Data to examine →
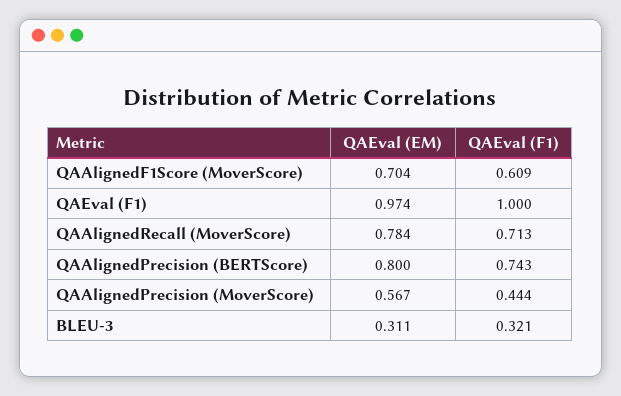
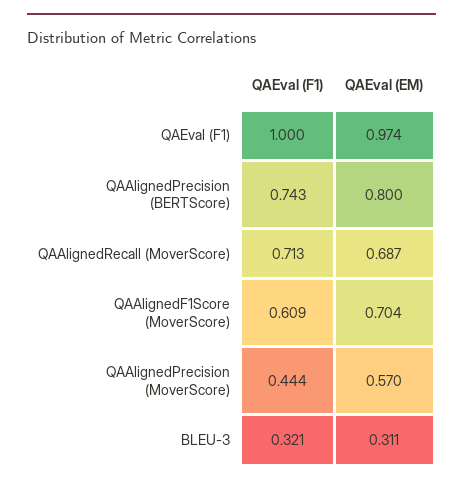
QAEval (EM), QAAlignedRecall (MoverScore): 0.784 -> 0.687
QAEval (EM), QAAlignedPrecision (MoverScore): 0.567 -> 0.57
...
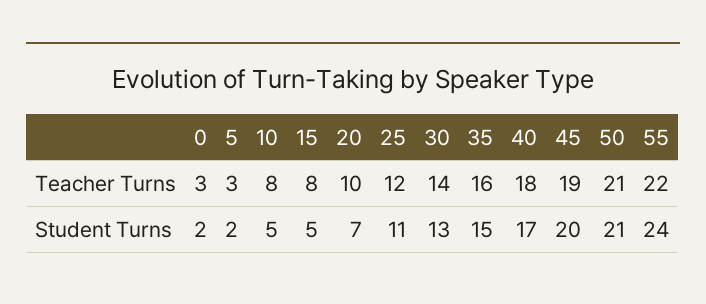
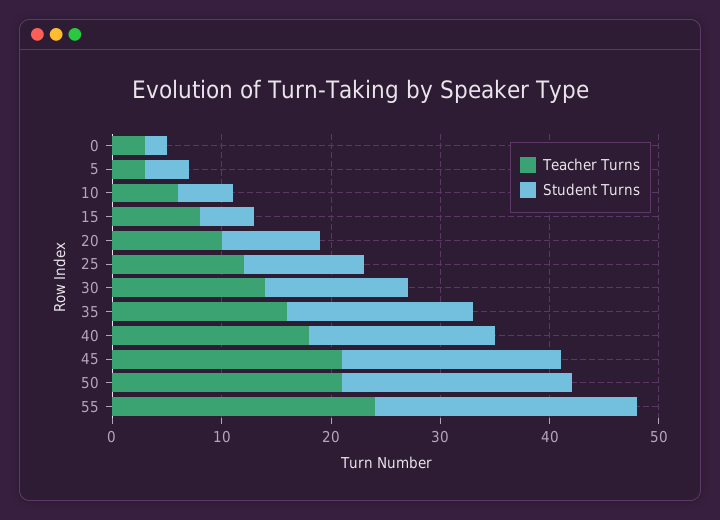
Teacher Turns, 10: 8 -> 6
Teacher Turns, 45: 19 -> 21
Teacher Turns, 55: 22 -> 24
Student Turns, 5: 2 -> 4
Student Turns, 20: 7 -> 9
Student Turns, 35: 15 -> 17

Exercise instructions →
Nothing but the lines above from the one containing "QAEval (EM), QAAlignedRecall" through the one containing "QAEval (EM), QAAlignedPrecision" should appear in the answer, each repeated exactly.

Answer section →
QAEval (EM), QAAlignedRecall (MoverScore): 0.784 -> 0.687
QAEval (EM), QAAlignedPrecision (MoverScore): 0.567 -> 0.57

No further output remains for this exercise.